South Korea is known for its technological advances in various fields. With the introduction of cryptocurrencies, the country has begun to actively explore the potential of this industry.
Despite its small population, South Korea has brought numerous innovations to the world. In 1999, voice calls over the Internet became possible with the help of VoIP (Voice over Internet Protocol). Koreans have a head start in Internet usage, currently recording an average Internet usage rate of 51.94% for the period 2000-2020, and the increase is unabated.
Based on the above statistics, it is clear why the online payment industry started to develop in the country. Consequently, cryptocurrencies have become a part of this industry due to their disruptive potential. South Korea embraced digital currencies with a better attitude as online transactions and payments were not a wind of change for Koreans. Later, Koreans discovered other use cases for digital assets and started to benefit from them.
In 2017, the sudden investment in crypto trading stunned the world. About 30.1% of the total South Korean population joined digital trading, with Ethereum leading the world and Bitcoin second, and third globally behind Japan and the US.
Korean investors became so enamored with the currency that they were willing to trade certain coins at higher rates than the global market. By the end of the third quarter of 2017, these investors were also targeting Korean consumers with some fraudulent initial coin offerings (ICOs), prompting the country's authorities to propose a ban on domestic ICOs, although the proposal was unsuccessful. Domestic Korean crypto companies stopped offering ICOs in anticipation that the proposal might be changed and instead partnered with foreign companies in countries such as Japan.

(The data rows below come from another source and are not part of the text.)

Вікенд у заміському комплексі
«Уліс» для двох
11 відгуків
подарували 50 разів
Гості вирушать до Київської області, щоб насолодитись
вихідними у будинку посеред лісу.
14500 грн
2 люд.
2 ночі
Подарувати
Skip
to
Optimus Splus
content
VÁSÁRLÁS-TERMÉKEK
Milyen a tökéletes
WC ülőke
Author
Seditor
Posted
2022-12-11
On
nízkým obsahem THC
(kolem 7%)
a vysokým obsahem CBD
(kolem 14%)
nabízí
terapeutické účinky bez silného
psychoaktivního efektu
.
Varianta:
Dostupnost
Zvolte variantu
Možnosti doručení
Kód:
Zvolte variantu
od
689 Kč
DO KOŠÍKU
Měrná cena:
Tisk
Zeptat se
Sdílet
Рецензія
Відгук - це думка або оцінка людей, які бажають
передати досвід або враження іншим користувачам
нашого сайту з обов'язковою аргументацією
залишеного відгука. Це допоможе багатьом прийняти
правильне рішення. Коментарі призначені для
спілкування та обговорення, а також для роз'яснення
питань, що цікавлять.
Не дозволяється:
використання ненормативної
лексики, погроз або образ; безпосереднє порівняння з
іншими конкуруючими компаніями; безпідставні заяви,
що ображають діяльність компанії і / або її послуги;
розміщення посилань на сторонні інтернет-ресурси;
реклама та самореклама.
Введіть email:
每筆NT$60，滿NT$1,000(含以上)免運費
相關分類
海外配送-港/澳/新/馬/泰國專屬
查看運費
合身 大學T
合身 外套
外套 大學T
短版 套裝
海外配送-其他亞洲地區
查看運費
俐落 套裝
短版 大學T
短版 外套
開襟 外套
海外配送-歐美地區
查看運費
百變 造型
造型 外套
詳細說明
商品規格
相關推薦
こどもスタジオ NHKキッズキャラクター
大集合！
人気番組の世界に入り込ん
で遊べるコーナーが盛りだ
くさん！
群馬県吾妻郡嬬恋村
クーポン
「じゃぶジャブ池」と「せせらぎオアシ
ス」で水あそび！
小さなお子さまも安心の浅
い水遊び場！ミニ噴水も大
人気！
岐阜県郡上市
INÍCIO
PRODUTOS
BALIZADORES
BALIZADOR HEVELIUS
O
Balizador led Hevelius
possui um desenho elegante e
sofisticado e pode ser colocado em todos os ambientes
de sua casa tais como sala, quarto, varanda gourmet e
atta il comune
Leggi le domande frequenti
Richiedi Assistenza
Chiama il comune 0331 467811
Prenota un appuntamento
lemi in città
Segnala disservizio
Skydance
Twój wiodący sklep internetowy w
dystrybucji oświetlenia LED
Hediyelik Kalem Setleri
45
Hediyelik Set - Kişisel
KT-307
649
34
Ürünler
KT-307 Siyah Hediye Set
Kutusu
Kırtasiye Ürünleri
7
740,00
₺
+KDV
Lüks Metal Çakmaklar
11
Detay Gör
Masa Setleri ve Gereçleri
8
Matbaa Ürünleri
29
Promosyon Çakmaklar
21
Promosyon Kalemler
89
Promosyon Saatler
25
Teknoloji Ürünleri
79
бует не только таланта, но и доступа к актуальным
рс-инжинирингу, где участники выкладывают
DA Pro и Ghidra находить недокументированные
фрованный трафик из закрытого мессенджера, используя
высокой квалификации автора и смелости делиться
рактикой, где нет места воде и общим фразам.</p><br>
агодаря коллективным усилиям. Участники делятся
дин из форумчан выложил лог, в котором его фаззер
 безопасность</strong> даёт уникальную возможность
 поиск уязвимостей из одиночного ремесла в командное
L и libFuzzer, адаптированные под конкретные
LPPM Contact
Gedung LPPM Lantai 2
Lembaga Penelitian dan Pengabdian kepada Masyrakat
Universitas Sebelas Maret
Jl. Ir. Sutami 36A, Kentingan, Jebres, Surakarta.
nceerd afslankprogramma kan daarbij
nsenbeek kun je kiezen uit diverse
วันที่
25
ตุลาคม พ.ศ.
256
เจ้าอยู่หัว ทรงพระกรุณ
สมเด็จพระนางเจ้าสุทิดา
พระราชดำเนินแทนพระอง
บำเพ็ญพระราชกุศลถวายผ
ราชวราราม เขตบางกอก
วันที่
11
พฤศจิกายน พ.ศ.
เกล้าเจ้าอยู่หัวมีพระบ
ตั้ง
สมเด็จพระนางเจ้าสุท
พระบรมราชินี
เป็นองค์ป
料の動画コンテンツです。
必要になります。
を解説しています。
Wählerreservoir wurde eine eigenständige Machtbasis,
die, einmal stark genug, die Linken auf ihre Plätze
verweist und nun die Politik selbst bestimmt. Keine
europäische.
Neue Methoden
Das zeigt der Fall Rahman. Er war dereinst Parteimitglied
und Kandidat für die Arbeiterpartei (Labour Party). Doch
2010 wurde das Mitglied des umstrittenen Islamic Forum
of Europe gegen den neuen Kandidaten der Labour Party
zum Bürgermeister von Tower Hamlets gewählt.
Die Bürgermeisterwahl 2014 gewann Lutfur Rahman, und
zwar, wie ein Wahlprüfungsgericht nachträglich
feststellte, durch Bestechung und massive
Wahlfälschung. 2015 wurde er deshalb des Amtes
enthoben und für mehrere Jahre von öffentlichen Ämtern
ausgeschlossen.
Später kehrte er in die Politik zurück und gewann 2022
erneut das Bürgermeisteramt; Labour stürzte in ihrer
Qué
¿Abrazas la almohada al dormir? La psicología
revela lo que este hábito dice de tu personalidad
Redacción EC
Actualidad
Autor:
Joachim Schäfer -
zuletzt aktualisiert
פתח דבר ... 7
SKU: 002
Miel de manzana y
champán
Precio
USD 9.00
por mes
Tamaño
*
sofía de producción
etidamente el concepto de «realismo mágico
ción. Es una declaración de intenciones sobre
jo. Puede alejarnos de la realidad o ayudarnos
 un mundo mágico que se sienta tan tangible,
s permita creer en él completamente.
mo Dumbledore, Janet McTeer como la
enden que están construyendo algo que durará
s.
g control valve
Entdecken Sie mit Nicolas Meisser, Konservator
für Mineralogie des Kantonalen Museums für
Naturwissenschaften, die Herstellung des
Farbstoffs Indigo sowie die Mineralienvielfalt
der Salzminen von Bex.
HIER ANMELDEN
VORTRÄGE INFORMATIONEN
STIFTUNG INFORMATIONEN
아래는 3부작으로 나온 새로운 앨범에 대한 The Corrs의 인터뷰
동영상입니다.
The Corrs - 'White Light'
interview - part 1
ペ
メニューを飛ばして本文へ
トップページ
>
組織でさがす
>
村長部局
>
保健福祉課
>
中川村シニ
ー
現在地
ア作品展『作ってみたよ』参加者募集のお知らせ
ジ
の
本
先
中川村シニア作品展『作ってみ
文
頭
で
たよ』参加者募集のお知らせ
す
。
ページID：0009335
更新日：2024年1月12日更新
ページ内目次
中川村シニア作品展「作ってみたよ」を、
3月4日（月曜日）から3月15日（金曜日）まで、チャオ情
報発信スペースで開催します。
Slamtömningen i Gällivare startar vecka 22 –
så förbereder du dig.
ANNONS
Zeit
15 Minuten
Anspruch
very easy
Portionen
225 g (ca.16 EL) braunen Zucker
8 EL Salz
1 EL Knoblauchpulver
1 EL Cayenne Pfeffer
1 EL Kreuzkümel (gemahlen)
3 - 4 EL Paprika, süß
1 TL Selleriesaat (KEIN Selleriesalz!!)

The government steadily tightened restrictions against mass trading and payments of cryptocurrencies from late 2017 to early 2018, when the market weakened.
The South Korean government recognized the need to regulate the industry. In 2020, the parliament passed a set of regulations requiring cryptocurrency companies to comply with KYC and AML regulations. In 2021, the country's Ministry of Finance will also impose a 20% tax on cryptocurrency profits, according to CoinIdol, a world blockchain news outlet.
At the same time, South Korea announced the development of its own central bank digital currency (CBDC) to digitize the financial industry. The first phase of the digital won pilot program was completed in December 2021. The project is currently in its second testing phase. Although the government has not yet made any official announcements, it is expected that the digital won could be introduced by the end of 2022.
South Korea has a flair for development, and citizens are quick to recognize, welcome, and legalize new technologies. It is therefore evident that Korea has hopes of leading the world towards full cryptocurrency adoption.